#### [Text shown]
..............................

Reputation: 6109
I am actually working on windows and I have to parse xml from a file.
The issue is when i parse the root element, and get the children via the child
method, I am getting empty children.
XML.load("my_path\\sof.xml").child
res0: Seq[scala.xml.Node] = List(
, <b/>,
)
This is my xml file
sof.xml
<a>
<b></b>
</a>
But when I remove every \n and \r of the file like this :
sof.xml
<a><b></b></a>
I got the following result which is expected
res0: Seq[scala.xml.Node] = List(<b/>)
My question is, is there an option to read it correctly from the intended form?
Upvotes: 1
Views: 342
Reputation: 480
The issue is the newlines/whitespace are treated as Text nodes. The scala.xml.Utility.trim(x: Node)
method will remove the unnecessary whitespace:
scala> val a = XML.loadString("""<a>
| <b></b>
| </a>""")
a: scala.xml.Elem =
<a>
<b/>
</a>
scala> scala.xml.Utility.trim(a)

..............................

#### [Assignment]
Resume the forum thread on whitespace in Scala XML parsing, starting right after its last line.

#### [Material shown]
..............................

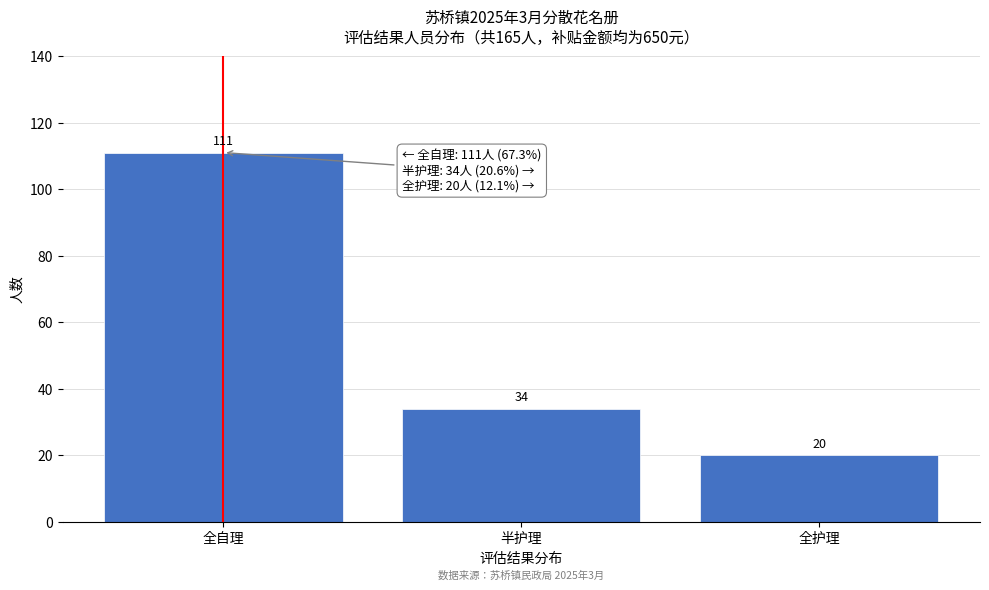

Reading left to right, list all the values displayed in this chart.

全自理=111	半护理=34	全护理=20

..............................

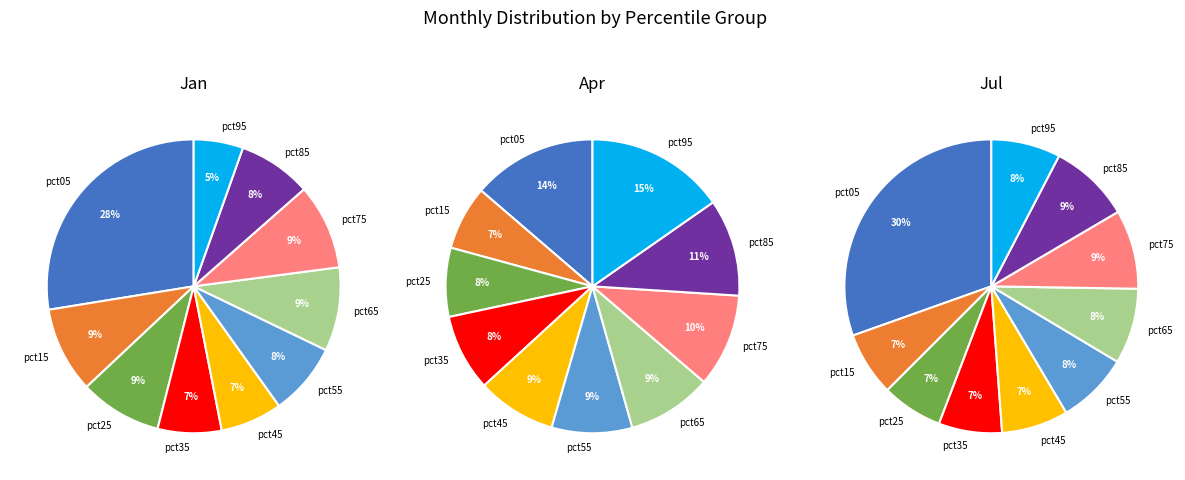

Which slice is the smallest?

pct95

..............................

#### [Result of this task]
res0: scala.xml.Node = <a><b/></a>
Note that this differs from the .collect method if you have actual Text nodes inbetween elements, e.g.:
scala> val a = XML.loadString("""<a>
| <b>Test </b> Foo
| </a>""")
a: scala.xml.Elem =
<a>
<b>Test </b> Foo
</a>
scala> scala.xml.Utility.trim(a).child
res0: Seq[scala.xml.Node] = List(<b>Test</b>, Test)
scala> a.child.collect { case e: scala.xml.Elem => e }
res1: Seq[scala.xml.Elem] = List(<b>Test </b>)
Using .collect method, the "Foo" string is excluded from the children list.
Upvotes: 2
Reputation: 14803
I checked that with this on Mac:
XML.loadString("""<a>
| <b></b>
|</a>""").child
This results in the same behavior - which I also not understand.
However this can fix this in your code:
XML.loadString("""<a>
| <b></b>
|</a>""").child
.collect{ case e: Elem=> e}
This will eliminate the xml.Text
s.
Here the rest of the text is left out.